Josie Desmarais Valérie Plante

Alors que la Ville de Montréal prépare son nouveau règlement animalier, la mairesse Valérie Plante compte davantage cibler les propriétaires plutôt que les bêtes.

«Le problème, c’est le propriétaire du chien», a déclaré jeudi Mme Plante. Cette dernière répondait à une question sur une affaire judiciaire en cours, au palais de justice de Longueuil. Un homme y est accusé de négligence criminelle après que son chien de type pitbull a attaqué une jeune fille dans un parc de Brossard en septembre 2015.

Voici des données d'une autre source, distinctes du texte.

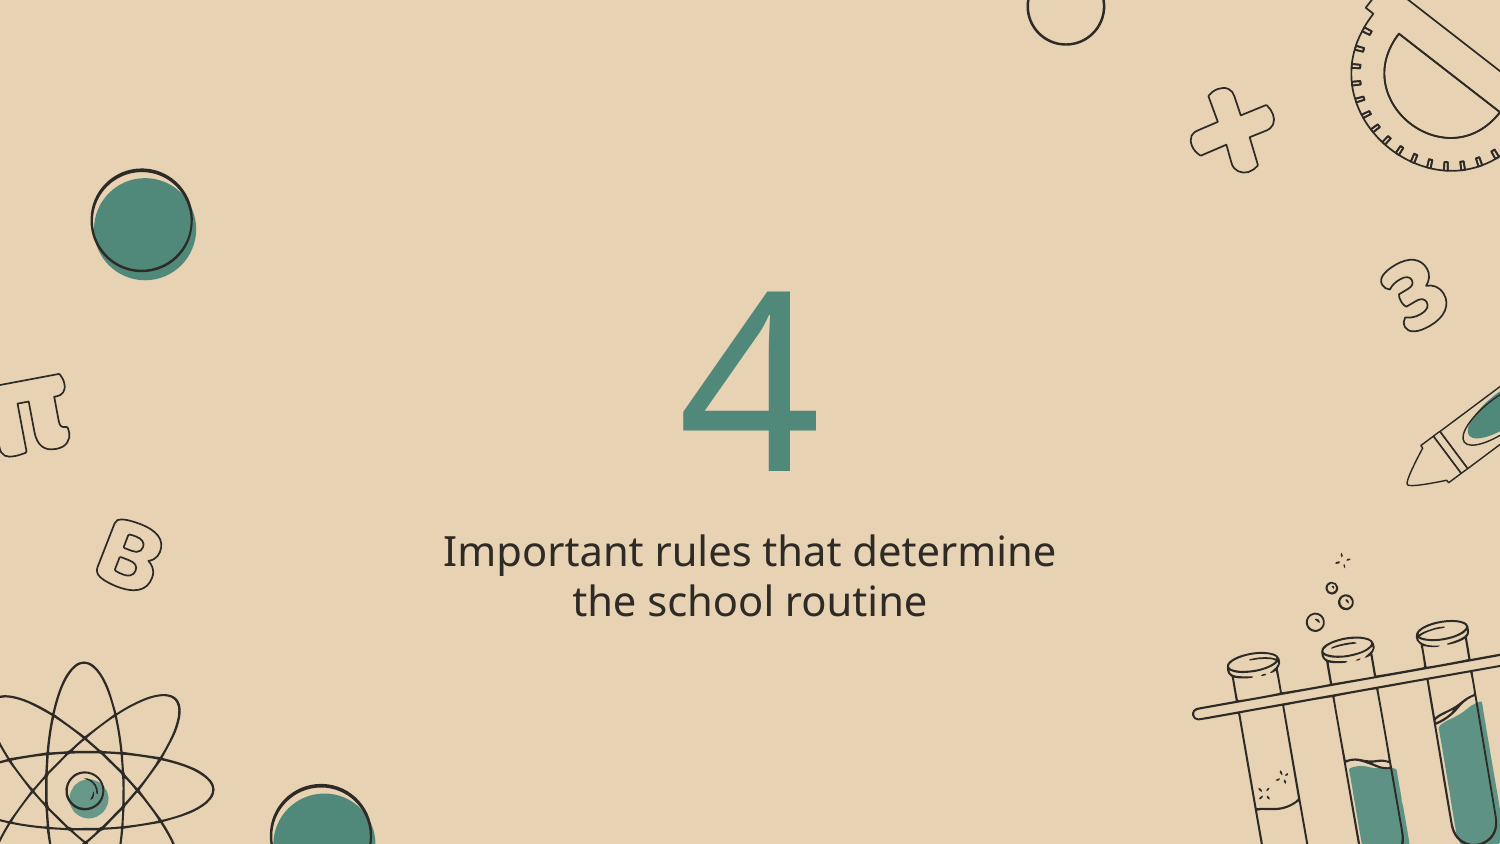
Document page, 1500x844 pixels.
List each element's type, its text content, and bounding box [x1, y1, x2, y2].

Mercredi, le père de cette jeune fille a indiqué être déçu par la décision de la mairesse de Montréal, prise en décembre, de suspendre l’interdiction de nouveaux chiens de type pitbull dans la métropole. Ce règlement avait été mis en place par l’administration de Denis Coderre après le décès d’une femme dans Pointe-aux-Trembles, mordue par un chien. Les propriétaires de telles bêtes devaient également se plier à des règles strictes pour conserver leur chien, en présentant notamment leur casier judiciaire pour obtenir un permis de garde spécial, à renouveler chaque année.

Après avoir régulièrement critiqué cette mesure lorsqu’elle dirigeait l’opposition municipale, Valérie Plante avait promis de revoir l’ensemble de règlement sur le contrôle animalier, et un nouveau texte va être présenté cette année.

«Il y a des propriétaires qui ne devraient pas avoir un chien. C’est là-dessus que nous on mise.» – Valérie Plante, mairesse de Montréal

«Je comprends la réaction de ce père. Ça me touche énormément. Lui et moi, on est d’accord au final. Un chien dangereux ne devrait pas se retrouver entre les mains de quelqu’un qui ne se comporte pas bien», a précisé Valérie Plante, qui ne souhaite pas cibler une race en particulier.

«Est-ce que c’est un chien de type pitbull, un husky ou un autre? Moi, ce que je ne veux pas, c’est que mes services, mes inspecteurs puis les ressources de la Ville passent tout leur temps à faire des tests ADN et à se demander: coudonc, est-ce un chien de type pitbull?» a-t-elle clamé.

Ce point de vue est «tout à fait» partagé par la Société de prévention contre la cruauté envers les animaux (SPCA). «Certaines personnes ne devraient pas avoir des animaux, a affirmé l’une des avocates de l’organisme, Alanna Devine. N’importe quel chien dans les mains d’un individu irresponsable, cruel et négligent peut être ou devenir dangereux. Il faut penser à la sécurité du public, mais aussi au bien-être de l’animal.»

Pour l’opposition officielle à l’Hôtel de Ville, il s’agit néanmoins d’«une décision précipitée». Ensemble Montréal accuse la mairesse de ne pas avoir «de solution de rechange à proposer». «Un chien dangereux est un chien dangereux, point final. En interdisant l’achat de nouveaux pitbulls et en contrôlant sévèrement ceux qui restent, l’ancien règlement, aboli par Projet Montréal, permettait de s’attaquer aux 3% des chiens qui causent près de 40% des morsures à Montréal», a souligné le chef du parti, Lionel Perez.

La semaine passée, l’administration Plante a annoncé la tenue d’une consultation publique sur ce sujet. Un sondage a notamment été mis en ligne sur le site de la Ville et des rencontres seront organisées dans différents arrondissements.